■ What is being asked: Each record below must be returned exactly, with no line left out.

■ Material for the task:
- Opening Delimiter -
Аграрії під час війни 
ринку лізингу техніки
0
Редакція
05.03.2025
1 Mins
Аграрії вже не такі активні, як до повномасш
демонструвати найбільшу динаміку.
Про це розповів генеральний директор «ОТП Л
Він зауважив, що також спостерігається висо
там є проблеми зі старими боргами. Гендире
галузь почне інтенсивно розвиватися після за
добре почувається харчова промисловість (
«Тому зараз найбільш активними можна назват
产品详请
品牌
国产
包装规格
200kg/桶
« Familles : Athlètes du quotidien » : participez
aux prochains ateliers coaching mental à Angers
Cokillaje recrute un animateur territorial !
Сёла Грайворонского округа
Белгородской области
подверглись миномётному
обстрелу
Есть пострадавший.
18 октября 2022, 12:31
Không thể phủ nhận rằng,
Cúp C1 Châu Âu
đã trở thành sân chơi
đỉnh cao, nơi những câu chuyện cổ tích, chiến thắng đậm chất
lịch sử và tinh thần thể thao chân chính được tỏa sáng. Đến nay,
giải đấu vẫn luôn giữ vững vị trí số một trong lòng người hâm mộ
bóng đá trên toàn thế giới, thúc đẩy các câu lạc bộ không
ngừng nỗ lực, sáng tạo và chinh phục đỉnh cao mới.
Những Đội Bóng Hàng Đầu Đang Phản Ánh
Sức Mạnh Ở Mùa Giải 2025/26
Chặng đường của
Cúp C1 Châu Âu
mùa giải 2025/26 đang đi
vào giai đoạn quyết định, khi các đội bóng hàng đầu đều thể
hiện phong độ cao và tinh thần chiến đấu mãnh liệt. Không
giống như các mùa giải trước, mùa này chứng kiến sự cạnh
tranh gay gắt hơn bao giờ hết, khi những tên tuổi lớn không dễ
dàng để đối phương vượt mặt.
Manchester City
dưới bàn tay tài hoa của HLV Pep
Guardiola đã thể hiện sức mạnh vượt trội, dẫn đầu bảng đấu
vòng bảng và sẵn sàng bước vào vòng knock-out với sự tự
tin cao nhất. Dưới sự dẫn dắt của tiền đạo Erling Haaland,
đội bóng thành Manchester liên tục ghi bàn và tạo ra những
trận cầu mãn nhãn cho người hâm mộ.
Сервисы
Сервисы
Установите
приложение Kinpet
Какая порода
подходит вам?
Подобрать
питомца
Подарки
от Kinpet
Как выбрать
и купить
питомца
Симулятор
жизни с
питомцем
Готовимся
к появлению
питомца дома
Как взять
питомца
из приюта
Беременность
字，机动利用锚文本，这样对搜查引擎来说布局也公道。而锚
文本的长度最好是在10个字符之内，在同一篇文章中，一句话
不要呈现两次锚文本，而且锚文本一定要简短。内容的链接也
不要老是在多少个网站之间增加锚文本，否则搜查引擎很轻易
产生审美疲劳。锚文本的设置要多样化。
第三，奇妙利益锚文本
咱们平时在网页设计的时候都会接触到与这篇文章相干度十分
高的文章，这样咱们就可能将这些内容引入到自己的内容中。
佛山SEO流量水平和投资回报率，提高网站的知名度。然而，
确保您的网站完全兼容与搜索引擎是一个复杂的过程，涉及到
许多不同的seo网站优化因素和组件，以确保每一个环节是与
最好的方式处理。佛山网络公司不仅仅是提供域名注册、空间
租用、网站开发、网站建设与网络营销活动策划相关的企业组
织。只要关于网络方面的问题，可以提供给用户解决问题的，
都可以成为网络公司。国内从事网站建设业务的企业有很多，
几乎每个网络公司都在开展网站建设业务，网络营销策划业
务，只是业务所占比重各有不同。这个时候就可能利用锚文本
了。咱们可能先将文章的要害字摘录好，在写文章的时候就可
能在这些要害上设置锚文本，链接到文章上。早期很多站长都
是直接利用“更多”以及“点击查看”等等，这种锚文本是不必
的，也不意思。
- Closing Delimiter -
■ Problem solution:
Аграрії під час війни 
ринку лізингу техніки
0
Редакція
05.03.2025
1 Mins
Аграрії вже не такі активні, як до повномасш
демонструвати найбільшу динаміку.
Про це розповів генеральний директор «ОТП Л
Він зауважив, що також спостерігається висо
там є проблеми зі старими боргами. Гендире
галузь почне інтенсивно розвиватися після за
добре почувається харчова промисловість (
«Тому зараз найбільш активними можна назват
产品详请
品牌
国产
包装规格
200kg/桶
« Familles : Athlètes du quotidien » : participez
aux prochains ateliers coaching mental à Angers
Cokillaje recrute un animateur territorial !
Сёла Грайворонского округа
Белгородской области
подверглись миномётному
обстрелу
Есть пострадавший.
18 октября 2022, 12:31
Không thể phủ nhận rằng,
Cúp C1 Châu Âu
đã trở thành sân chơi
đỉnh cao, nơi những câu chuyện cổ tích, chiến thắng đậm chất
lịch sử và tinh thần thể thao chân chính được tỏa sáng. Đến nay,
giải đấu vẫn luôn giữ vững vị trí số một trong lòng người hâm mộ
bóng đá trên toàn thế giới, thúc đẩy các câu lạc bộ không
ngừng nỗ lực, sáng tạo và chinh phục đỉnh cao mới.
Những Đội Bóng Hàng Đầu Đang Phản Ánh
Sức Mạnh Ở Mùa Giải 2025/26
Chặng đường của
Cúp C1 Châu Âu
mùa giải 2025/26 đang đi
vào giai đoạn quyết định, khi các đội bóng hàng đầu đều thể
hiện phong độ cao và tinh thần chiến đấu mãnh liệt. Không
giống như các mùa giải trước, mùa này chứng kiến sự cạnh
tranh gay gắt hơn bao giờ hết, khi những tên tuổi lớn không dễ
dàng để đối phương vượt mặt.
Manchester City
dưới bàn tay tài hoa của HLV Pep
Guardiola đã thể hiện sức mạnh vượt trội, dẫn đầu bảng đấu
vòng bảng và sẵn sàng bước vào vòng knock-out với sự tự
tin cao nhất. Dưới sự dẫn dắt của tiền đạo Erling Haaland,
đội bóng thành Manchester liên tục ghi bàn và tạo ra những
trận cầu mãn nhãn cho người hâm mộ.
Сервисы
Сервисы
Установите
приложение Kinpet
Какая порода
подходит вам?
Подобрать
питомца
Подарки
от Kinpet
Как выбрать
и купить
питомца
Симулятор
жизни с
питомцем
Готовимся
к появлению
питомца дома
Как взять
питомца
из приюта
Беременность
字，机动利用锚文本，这样对搜查引擎来说布局也公道。而锚
文本的长度最好是在10个字符之内，在同一篇文章中，一句话
不要呈现两次锚文本，而且锚文本一定要简短。内容的链接也
不要老是在多少个网站之间增加锚文本，否则搜查引擎很轻易
产生审美疲劳。锚文本的设置要多样化。
第三，奇妙利益锚文本
咱们平时在网页设计的时候都会接触到与这篇文章相干度十分
高的文章，这样咱们就可能将这些内容引入到自己的内容中。
佛山SEO流量水平和投资回报率，提高网站的知名度。然而，
确保您的网站完全兼容与搜索引擎是一个复杂的过程，涉及到
许多不同的seo网站优化因素和组件，以确保每一个环节是与
最好的方式处理。佛山网络公司不仅仅是提供域名注册、空间
租用、网站开发、网站建设与网络营销活动策划相关的企业组
织。只要关于网络方面的问题，可以提供给用户解决问题的，
都可以成为网络公司。国内从事网站建设业务的企业有很多，
几乎每个网络公司都在开展网站建设业务，网络营销策划业
务，只是业务所占比重各有不同。这个时候就可能利用锚文本
了。咱们可能先将文章的要害字摘录好，在写文章的时候就可
能在这些要害上设置锚文本，链接到文章上。早期很多站长都
是直接利用“更多”以及“点击查看”等等，这种锚文本是不必
的，也不意思。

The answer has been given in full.